While it cools boil the salted potatoes until tender, drain and put them back on the flame to quickly dry them out.
This is a neat Japanese trick they use to make sure that all the ingredients are dry. Mash the boiled and dried potatoes immensely with some butter. Add the warm potatoes to the corn mix. Quickly grate in a handful of cheddar or optionally you could even stuff them with pieces of mozzarella. Mould them into whatever shape you prefer. I shape them to look like the Goan beef croquette.

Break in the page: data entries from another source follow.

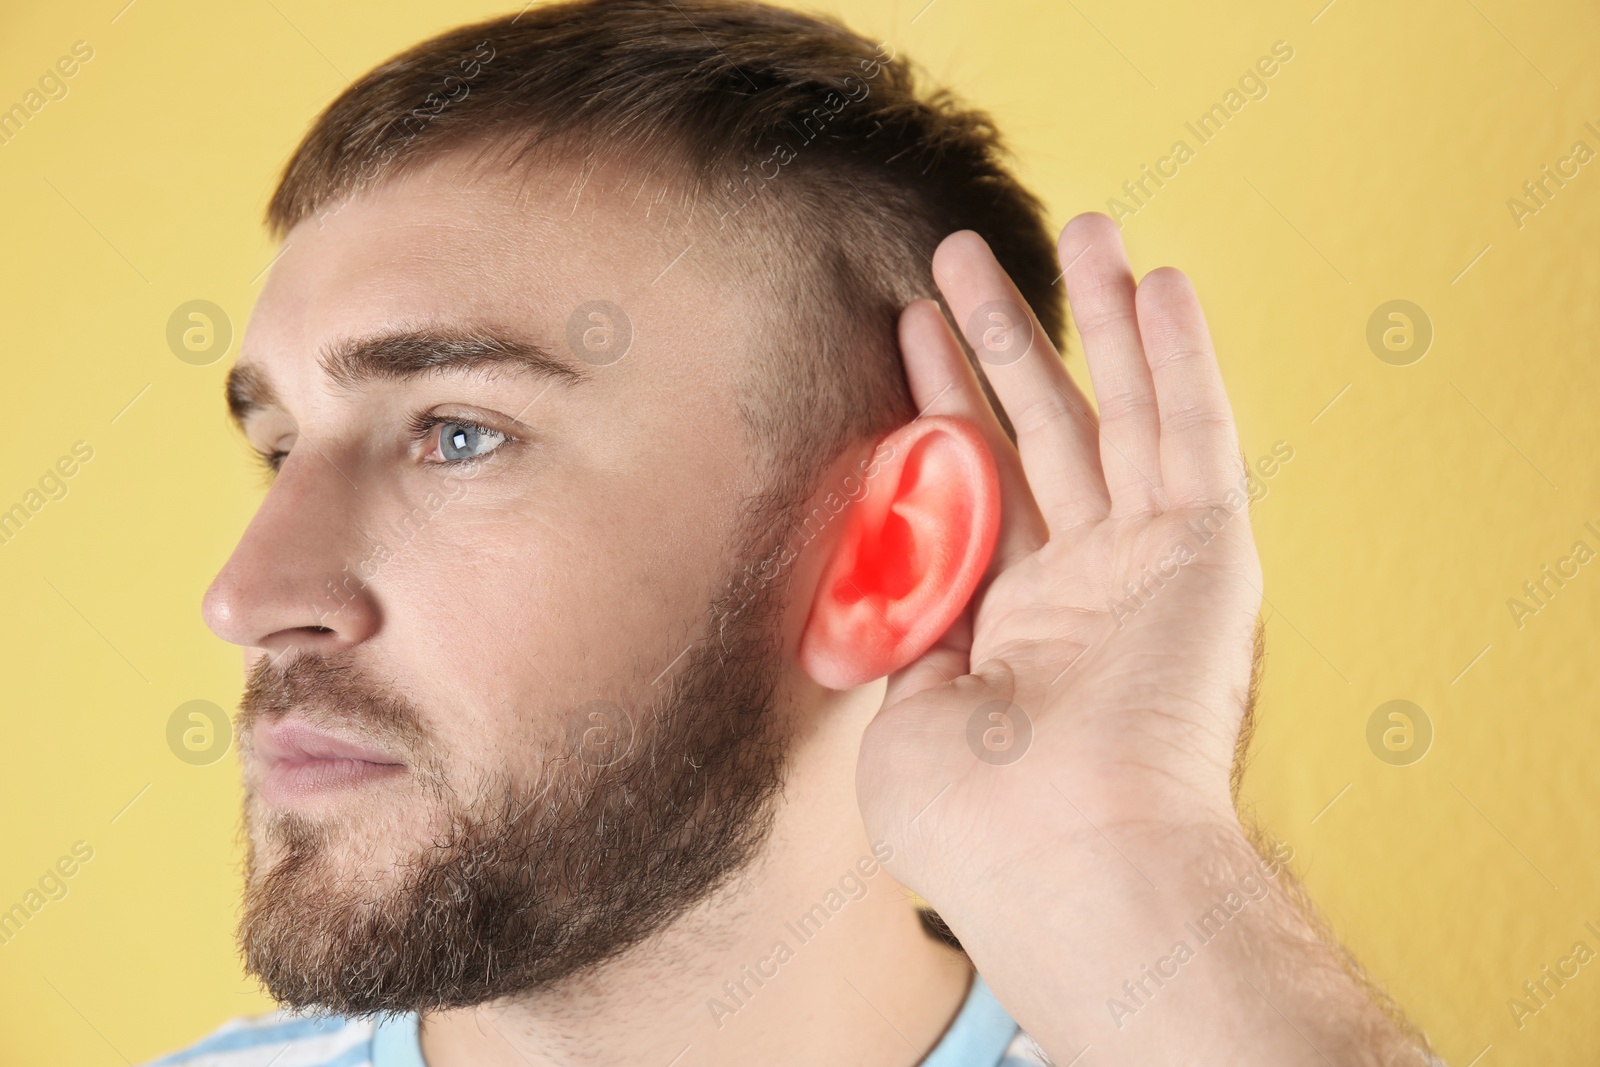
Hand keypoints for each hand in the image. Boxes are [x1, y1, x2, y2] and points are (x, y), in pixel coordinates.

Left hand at [856, 212, 1262, 899]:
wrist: (1067, 863)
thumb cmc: (977, 823)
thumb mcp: (904, 713)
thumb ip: (904, 626)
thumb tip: (885, 572)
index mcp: (1010, 626)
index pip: (974, 484)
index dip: (940, 399)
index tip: (908, 326)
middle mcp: (1083, 588)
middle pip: (1042, 430)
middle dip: (1004, 339)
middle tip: (962, 254)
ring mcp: (1146, 568)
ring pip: (1121, 413)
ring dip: (1098, 320)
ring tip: (1079, 226)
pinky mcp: (1207, 556)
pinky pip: (1192, 436)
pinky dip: (1182, 360)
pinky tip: (1162, 285)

Dip them individually into the egg and then into the breadcrumbs to coat. If you have sourdough crumbs at this point it is a bonus as sourdough lends unbelievable flavour as a crumb coat.
Deep fry them in a cast-iron kadai on a moderately high flame. A cast-iron kadai needs very little oil, helps to fry food evenly, and retains the heat much longer. Besides which it is very good to cook cast iron once in a way if you are anaemic as it ups the iron content. Once evenly browned place the croquettes on a paper towel to help drain off the excess oil.
Serve them hot, and eat immediately.
*Goes nicely with beer. Especially on a hot summer day.
*Did you know that a corn cob will always have an even number of rows and that it is produced everywhere on earth except Antarctica? It is said that more than 60 percent of what we eat today was developed by the American Indians.